Cheesy Veggie Loaded Sweet Potatoes
Ingredients
- 1 small sweet onion, chopped
- a little olive oil or vegetable broth
- 1 medium russet potato, grated
- 4 garlic cloves, minced
- 1/2 teaspoon ground mustard seed powder
- 1/2 teaspoon garlic powder
- 1/2 teaspoon onion powder or granules
- 1/4 teaspoon red chili flakes
- 2/3 cup raw cashews
- 1 cup vegetable broth or water
- 1 tablespoon apple cider vinegar
- 1/4 cup nutritional yeast
- 1/2 teaspoon pickled horseradish (optional)
- salt to taste
- assorted vegetables of choice
- sweet potatoes
Preparation
Bake sweet potatoes until tender.
Sauté chopped sweet onion in a little olive oil or vegetable broth until translucent, about 5 minutes.
Add grated russet potato, minced garlic, 1/2 teaspoon ground mustard seed powder, 1/2 teaspoon garlic powder, 1/2 teaspoon onion powder, and 1/4 teaspoon red chili flakes, then sauté for another minute.

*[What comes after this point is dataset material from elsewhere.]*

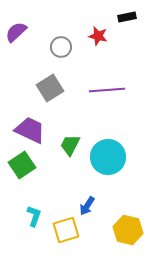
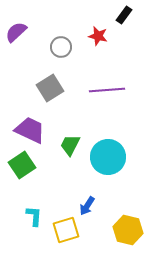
black rectangle: moved 3 px left, 2 px up; rotated 42 degrees counterclockwise
cyan L-shape: rotated 15 degrees counterclockwise
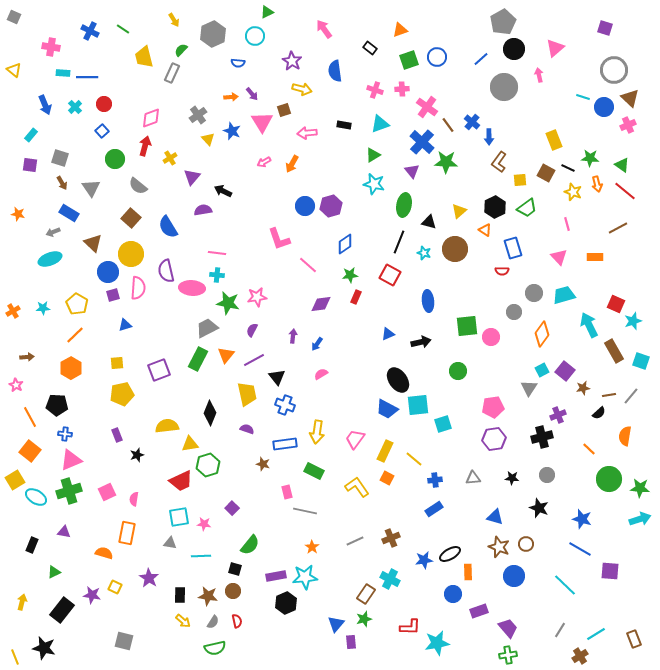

Add 2/3 cup raw cashews and 1 cup vegetable broth or water, bring to a simmer, and cook until potatoes are done, about 10 minutes, adding more liquid as needed and stirring regularly.
Transfer the mixture to a blender, add 1 tablespoon apple cider vinegar and 1/4 cup nutritional yeast, and optionally 1/2 teaspoon pickled horseradish, then blend until smooth.
Season with salt to taste.
Mix in sautéed or lightly steamed vegetables of choice.
Spoon the mixture over the baked sweet potatoes and serve.
Notes
For example, use steamed broccoli, sautéed bell peppers, and mushrooms as the vegetables of choice.